Consequences of January 17, 1961
Lumumba's tragic murder set loose a torrent of military
suppression and choking of Congolese self-determination,
throwing one of Africa's richest resource countries into the
depths of poverty and civil war. A UN cable of 1964 wrote,
"Belgian businessmen are determined to reassert complete control
over Congolese government and economy to the point that there
will in fact be a classic neocolonialist system in existence."
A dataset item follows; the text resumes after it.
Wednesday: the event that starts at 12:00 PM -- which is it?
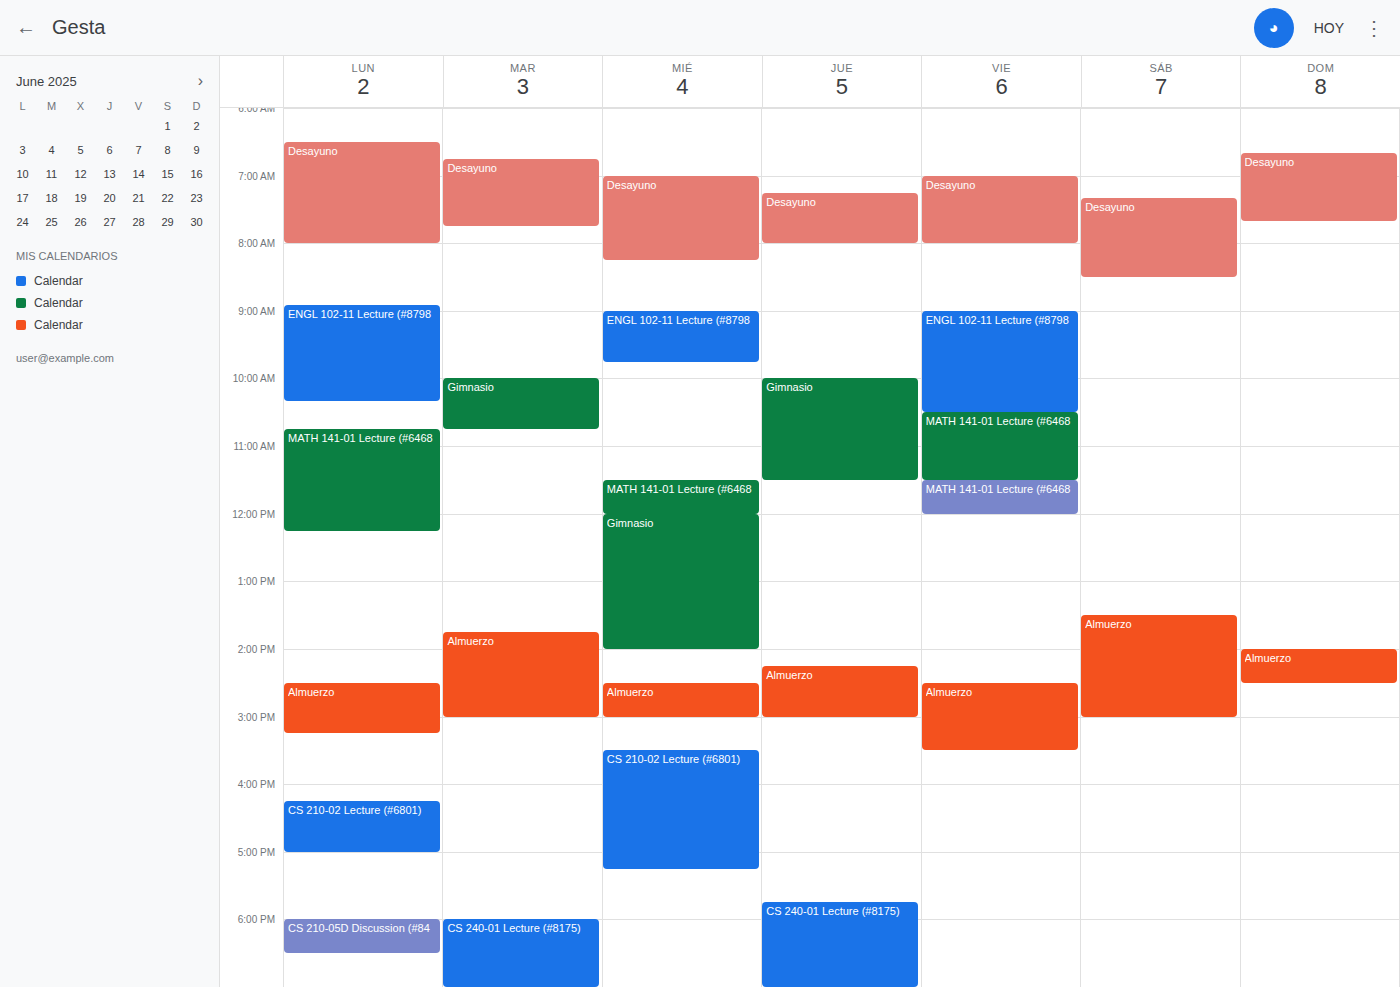
"Gimnasio"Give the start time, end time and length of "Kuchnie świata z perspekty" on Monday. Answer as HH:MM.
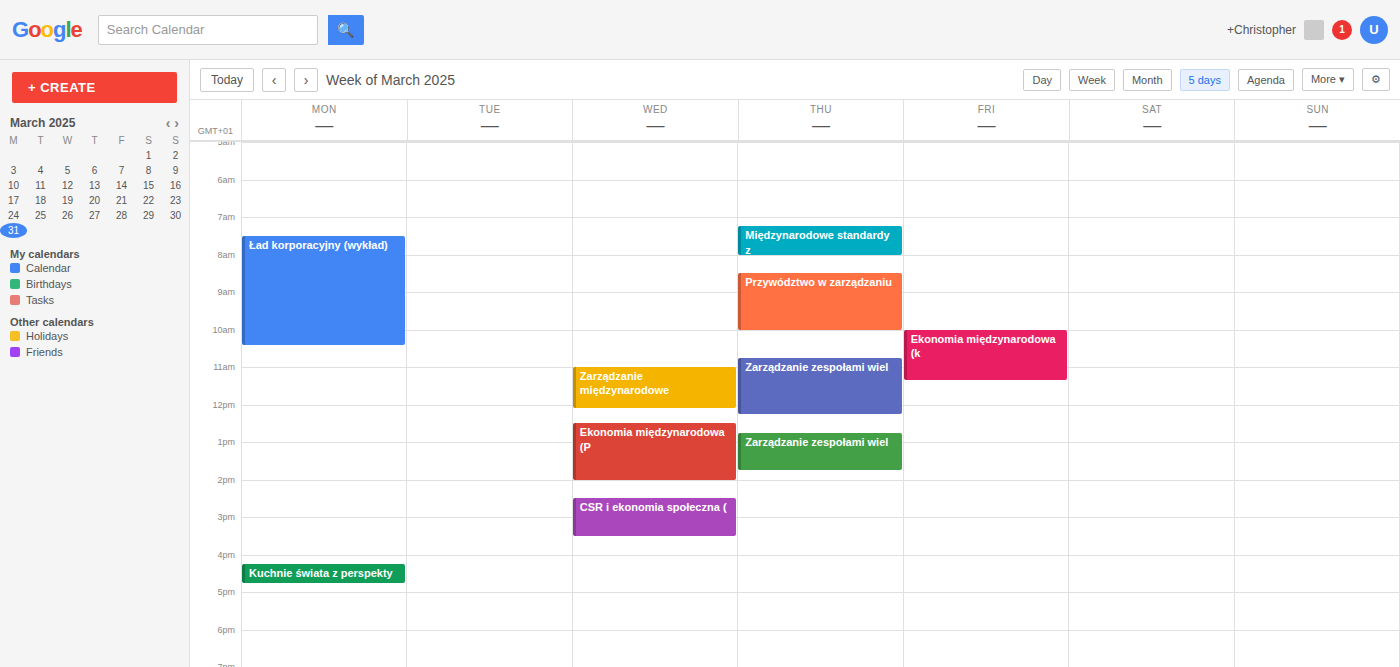
16:15 to 16:45, 30 minutesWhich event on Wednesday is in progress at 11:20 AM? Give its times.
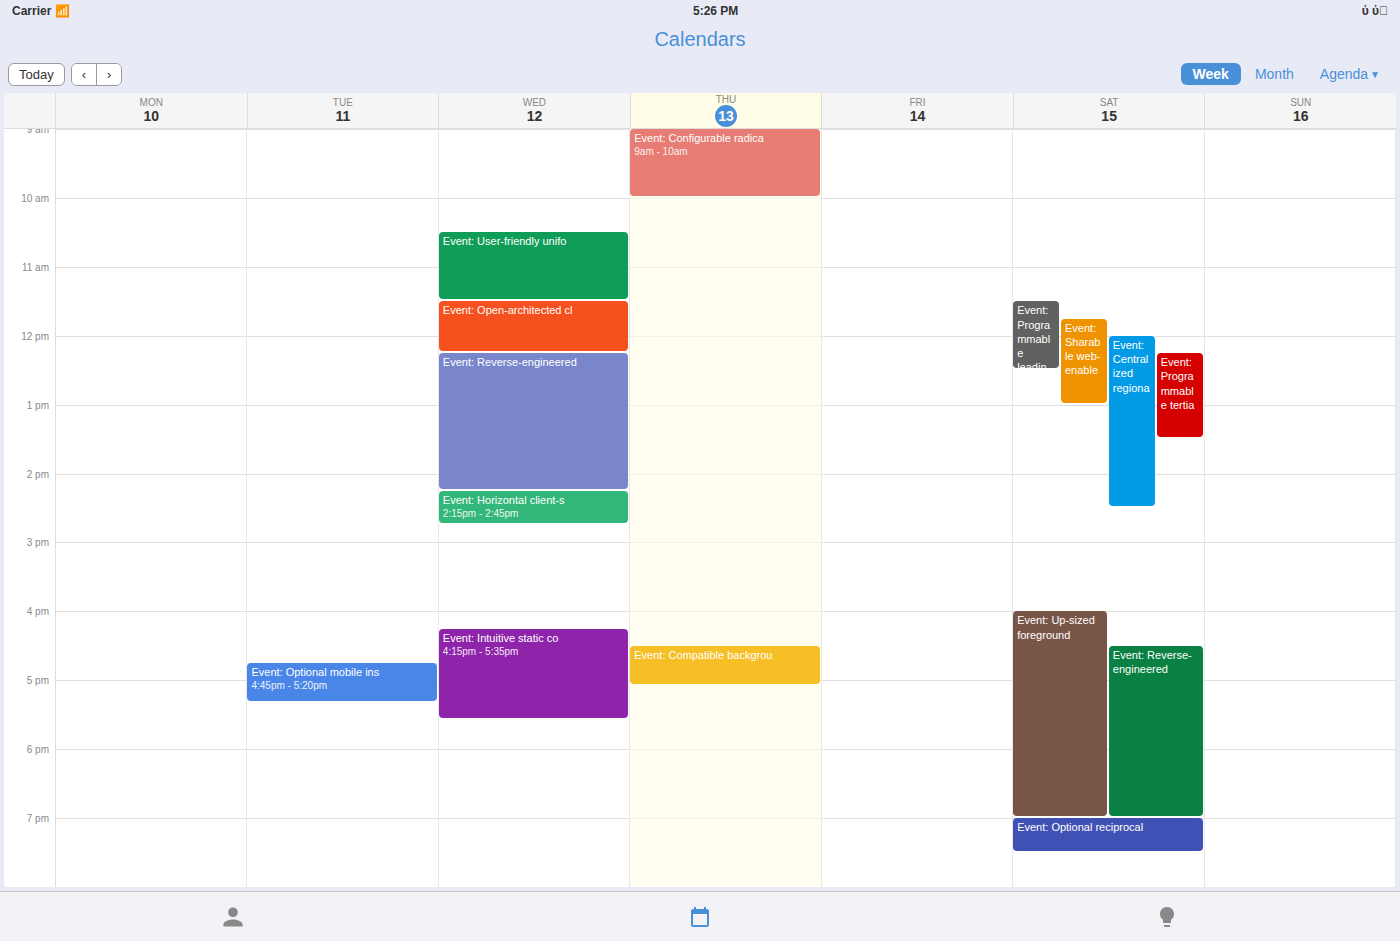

The cycle of "pacification programs" and severe militarization
in social life went into action "as if the days of Leopold II
had returned to the Congo" (p164). Africa as a whole suffered
reverses in its liberation struggles as a result of Lumumba's
assassination, sliding down a slippery slope of
counterrevolution: Portugal delayed decolonization in Angola;
there was a halt in the anti-apartheid movement in South Africa;
a temporary reprieve for Ian Smith's settler regime in Rhodesia;
and the overthrow of Ben Bella in Algeria in 1965. Belgian
indecency in the Congo paid rich dividends to the colonial
enterprise on the whole continent.
Conclusions
"Patrice Lumumba's attempt to introduce an authentic
national-democratic revolution to the Congo is enough to place
him in the pantheon of universal defenders of the emancipation
of people" (p181). His life will remain an inspiration for
generations of Congolese, Africans and supporters of freedoms
throughout the world. Even in his dying moments, as his Belgian-Katangan
butchers recalled, he maintained a stoic dignity and refused to
compromise with evil. His "supreme contempt and extraordinary
courage" in the face of death, when he could have easily bought
personal liberty by kow-towing to imperialism shine as silver
linings for a Congo which continues to struggle from internal
and regional war that is the legacy of Mobutuism.
As far as Belgium is concerned, De Witte is point-blank about
its much-hyped judicial system that allows crimes against
humanity to be prosecuted wherever they are committed: "The
Belgian ruling class has no moral authority to lecture others on
democracy or human rights" (p172).
Apart from De Witte's half-convincing attempts to involve Dag
Hammarksjold and the UN as willing accomplices and
co-conspirators of Lumumba's removal from government and fatal
end (the author has underestimated the original UN mandate in
the Congo, which was non-combatant in nature), this is a
meticulously researched book that deserves to be read by all
lovers of peace and human dignity. Like a Franz Kafka novel, it
is sickening and disturbing (especially the section in which the
Belgians mutilate and burn to ashes the corpse of the "fallen
prophet" to eliminate proof). But the overall message is one of
hope - hope that the Congo and Africa will resurrect the spirit
and mission of Lumumba and never allow themselves to be
despoiled by former masters again.
The Assassination of Lumumba. Verso Books, 2001. ISBN:
1-85984-618-1. Price: US$27. 224 pages.